Monday, November 29, 2010

Shifting Citizen Consumerism

After reading Cohen's essays on the citizenship aspect of consumerism, the new event, "Small Business Saturday" came to mind. The event has a website, and is sponsored by (suspiciously) American Express: http://smallbusinesssaturday.com

The event was heavily publicized on Facebook, but surprisingly received little coverage elsewhere. The lack of publicity could indicate a lack of turnout, which further supports the hypothesis that consumers are becoming more global-minded and detached from their local communities. Nonetheless, here's one I found.

http://abcnews.go.com/Business/small-business-saturday-hopes-holiday-shopping-local/story?id=12255389


While Cohen documents the push to buy more goods in general during times of economic recession, it seems the push we're hearing now in this Great Recession is one differentiated on local v. national lines.
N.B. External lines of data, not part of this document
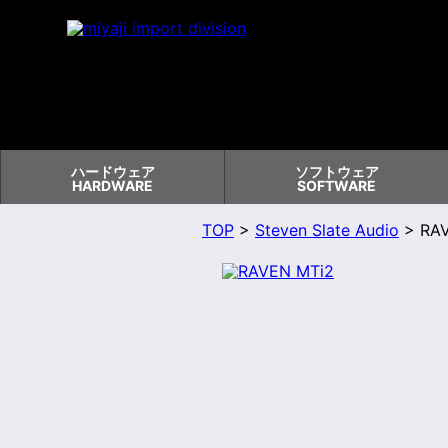
ハードウェア
ソフトウェア
HARDWARE
SOFTWARE
TOP
>
Steven Slate Audio
> RAV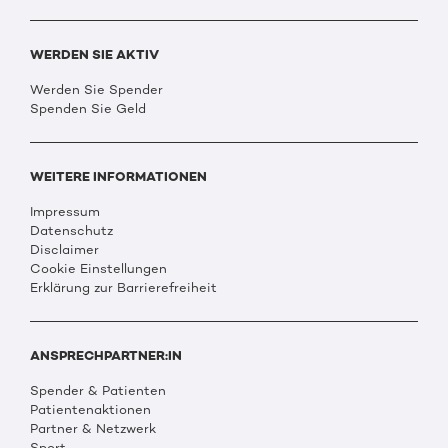
WERDEN SIE AKTIV
Werden Sie Spender
Spenden Sie Geld
WEITERE INFORMATIONEN
Impressum
Datenschutz
Disclaimer
Cookie Einstellungen
Erklärung zur Barrierefreiheit
ANSPRECHPARTNER:IN
Spender & Patienten
Patientenaktionen
Partner & Netzwerk
Sport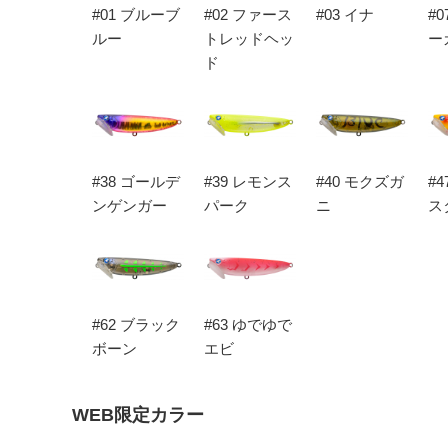
#01 ブルーブ
#02 ファース
#03 イナ
#
ルー
トレッドヘッ
ー
ド
#38 ゴールデ
#39 レモンス
#40 モクズガ
#
ンゲンガー
パーク
ニ
ス
#62 ブラック
#63 ゆでゆで
ボーン
エビ
WEB限定カラー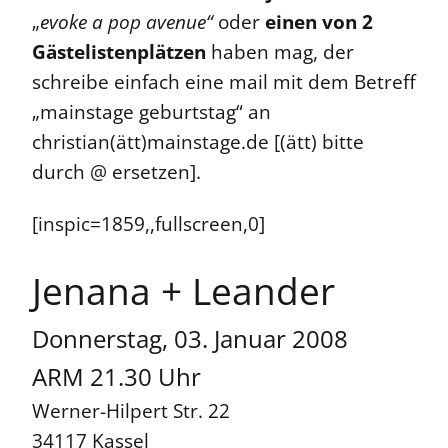
„
evoke a pop avenue“
oder
einen von 2
Gästelistenplätzen
haben mag, der
schreibe einfach eine mail mit dem Betreff
„mainstage geburtstag“ an
christian(ätt)mainstage.de [(ätt) bitte
durch @ ersetzen].
[inspic=1859,,fullscreen,0]
Jenana + Leander
Donnerstag, 03. Januar 2008
ARM 21.30 Uhr
Werner-Hilpert Str. 22
34117 Kassel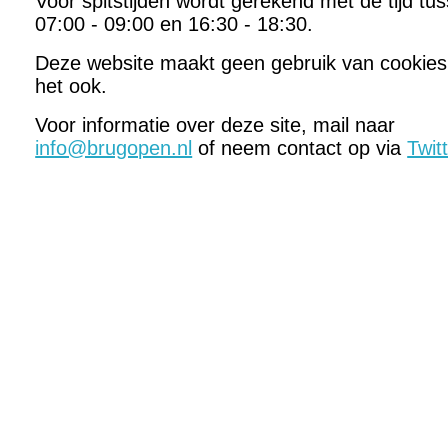
Voor spitstijden wordt gerekend met de tijd tu
07:00 - 09:00 en 16:30 - 18:30.
Deze website maakt geen gebruik van cookies
het ook.
Voor informatie over deze site, mail naar
info@brugopen.nl
of neem contact op via
Twit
Large, profitable, corporate chains are now seen as the enemy, where they once were seen as signs of American prosperity. As the two websites argue, though, local businesses are the backbone of American industry, thus making it our civic duty to support them.

If we take what Peck says about the decline in entrepreneurship in Generation Y, however--along with Luce's description of business foreclosures--if these small businesses fail to make their estimated end-of-year profits this year, they may be gone for good. These small, local businesses may fail and then there will be no new effort to replace them. Rather, the nationwide chain businesses, or even only-online stores, will grow to claim an even larger share of national profits in the coming years.

This growing inequality between local and national businesses has the potential to further exacerbate the problems we've already seen from a decline in civic engagement. When citizens fail to perceive themselves as residents of certain neighborhoods--their homes as merely houses (Cohen 219)--but rather as residents of a state or the nation at-large, community bonds are broken. One no longer has a responsibility to one's neighbors, and only relates to the government on a larger scale, potentially making local and state governments obsolete. These isolating effects do not lend themselves well to the collective spirit that is part of our democratic ideal.